Friday, November 09, 2012
Years ago, when I was growing up, we would always spend Thanksgiving home. Our relatives came up from Brooklyn to spend it with us. Mom and Grandma would be in the kitchen fighting over the apron, mustering up these awesome appetizers, especially the famous antipasto salad with alici (anchovies) on the side for my dad and myself. We were the only ones who touched them and spread them onto our bread while everyone 'ewwed' us. We sat around the big dining room table passing around dishes and listening to stories told mostly by Dad and Uncle Tony, while my mother and her sister would be found laughing hysterically over at the way end of the table getting snockered up on gin and tonics. My grandmother would sneer at them for celebrating so "inappropriately". After the appetizers, Grandma and Mom would shuffle off to the kitchen to bring out the huge pot of tortellini soup. After soup and a few cocktails later, came the manicotti. After that, came the turkey, ham, stuffed mushrooms, mashed potatoes, brussels sprouts, stuffing and cranberry sauce. By the time everyone was done eating and drinking, each one of us was flopped upon some couch or even the floor like a bunch of beached whales. It didn't end there. As soon as we were floating into our second rem stage, you'd smell demitasse and Sambuca wafting through the air along with a ton of pies and cakes being piled onto the table where it once held a ton of food. The men mostly rose for the occasion and gathered around to talk 'business' - like a makeshift brandy & smoke room with way too many hens inside.
Christmas was similar, but now, Dad was the head chef and ran the kitchen like a boss. Since he spent his life working at the South Street Seaport, getting fresh fish was easy. We'd always celebrate Christmas Eve Italian style: Feast of the Seven Fishes. He would start the night before - from 8pm until 4am, prepping, cooking, making crab and lobster salads and making the stuffing for his delicious baked clams. I would smell shrimp and lobster being boiled along with other marinades he would conjure up. He was one helluva' cook. He would then go to sleep around 5am and then wake up at around 4pm to celebrate Christmas Eve with us. The house would fill up with tons of people from family, relatives, to even new people we were introduced to. Unlike Thanksgiving, Christmas Eve was unorganized - you could either sit over at the table where the food was placed or you could bring your sturdy plastic plates over to the sofas. Even cocktails were served in fancy plastic cups - for wine, liquor or soda. It was just too much randomness for mom to handle a huge slew of dinner plates and wine glasses that would eventually be shattered onto the floor. With the enormous mess afterwards, it was decided the kids would all open their presents on Christmas morning. And that was that. The best thing on Christmas morning was watching Dad opening his gifts. He was such a big "kid" -- he loved electronics and little trinkets more than he did gloves, hats and winter gear for his excavating job. He'd tear through the wrapping like an 8 yr old boy about to get the biggest toy ever. And the entire family would gather into his bedroom (which was like half a living room) just to watch him. It was a big event for us to see him smile and "ooh" and "ahh" after each present. I'm really going to miss him and his wondrous nature, but I'm so grateful to have those awesome memories of him.

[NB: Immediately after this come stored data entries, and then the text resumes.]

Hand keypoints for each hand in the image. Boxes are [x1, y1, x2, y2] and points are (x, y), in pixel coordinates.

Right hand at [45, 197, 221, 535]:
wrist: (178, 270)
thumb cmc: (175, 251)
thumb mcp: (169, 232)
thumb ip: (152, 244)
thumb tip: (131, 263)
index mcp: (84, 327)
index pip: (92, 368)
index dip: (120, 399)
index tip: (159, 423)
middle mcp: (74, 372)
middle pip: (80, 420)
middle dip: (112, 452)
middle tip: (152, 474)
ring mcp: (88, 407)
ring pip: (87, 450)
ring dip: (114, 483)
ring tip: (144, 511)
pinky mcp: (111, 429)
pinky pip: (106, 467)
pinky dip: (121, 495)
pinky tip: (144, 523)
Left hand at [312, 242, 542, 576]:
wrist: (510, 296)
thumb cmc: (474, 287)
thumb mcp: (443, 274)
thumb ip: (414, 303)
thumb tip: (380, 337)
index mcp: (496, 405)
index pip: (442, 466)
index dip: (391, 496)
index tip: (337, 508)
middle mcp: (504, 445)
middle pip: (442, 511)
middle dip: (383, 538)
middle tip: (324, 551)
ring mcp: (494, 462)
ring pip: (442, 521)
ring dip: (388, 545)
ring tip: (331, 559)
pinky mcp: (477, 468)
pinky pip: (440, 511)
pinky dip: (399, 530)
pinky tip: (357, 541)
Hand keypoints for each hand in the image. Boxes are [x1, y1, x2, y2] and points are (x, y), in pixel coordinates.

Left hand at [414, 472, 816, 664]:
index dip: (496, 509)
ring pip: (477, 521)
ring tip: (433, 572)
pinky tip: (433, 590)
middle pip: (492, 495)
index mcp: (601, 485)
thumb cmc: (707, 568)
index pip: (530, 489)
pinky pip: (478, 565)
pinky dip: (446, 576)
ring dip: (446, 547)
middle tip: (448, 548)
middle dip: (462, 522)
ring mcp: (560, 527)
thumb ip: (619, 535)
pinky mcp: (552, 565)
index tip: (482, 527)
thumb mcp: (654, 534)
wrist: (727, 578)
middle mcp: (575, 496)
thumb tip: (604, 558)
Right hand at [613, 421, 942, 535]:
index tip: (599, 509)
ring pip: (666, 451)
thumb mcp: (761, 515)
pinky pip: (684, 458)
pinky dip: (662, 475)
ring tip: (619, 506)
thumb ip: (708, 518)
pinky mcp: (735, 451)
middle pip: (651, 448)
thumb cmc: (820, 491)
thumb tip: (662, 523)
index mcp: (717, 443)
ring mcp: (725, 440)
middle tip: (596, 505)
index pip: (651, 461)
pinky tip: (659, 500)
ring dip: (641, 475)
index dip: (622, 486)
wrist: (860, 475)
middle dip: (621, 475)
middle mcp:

I have to say Dad held on for a long time - even to attempt to make the same dinners as we would shift all of the holiday traditions over at my sister's house. Even while being ill, he would try his hardest to repeat the exact same dishes and then cart them over to my sister's house, hoping it would feel like 'normalcy' again. We all tried for normalcy, even in the last days of his life - almost to the point of denial just to get him to smile again. One Thanksgiving, while Dad was ill, he had to leave my sister's house to rush home. He wasn't feeling well. My mom was crying, not because she was missing a turkey dinner, but because she knew it would never be the same again. I was at my place cooking a turkey midway when I got the call. I packed up my turkey and the trimmings and rushed over their house to finish making my Thanksgiving dinner, so that they wouldn't feel so 'out of the loop' or realizing "too much" all at once. I can't explain what I mean, but I had to go there. And now it's all we can do to try and give Mom a sense of normalcy as she has to spend her very first holiday without her husband of 50+ years. Although we'll all be together, we're all are going to feel a great huge absence as well. And to my family: He is with us in spirit. He won't be in pain or any discomfort. He'll be watching over us, laughing at our crazy conversations and smiling at all of his grandchildren. He doesn't have to miss us -- he's already here. The last days of his life he held my hand and said, "Wouldja' lookid' dis? We're living like kings, kid! Who's luckier than us? We have such a close-knit family - who needs money when you have all dat'?" ----Straight from his mouth. No matter how differently holiday traditions may change, we'll always be together, whether here physically or in spirit.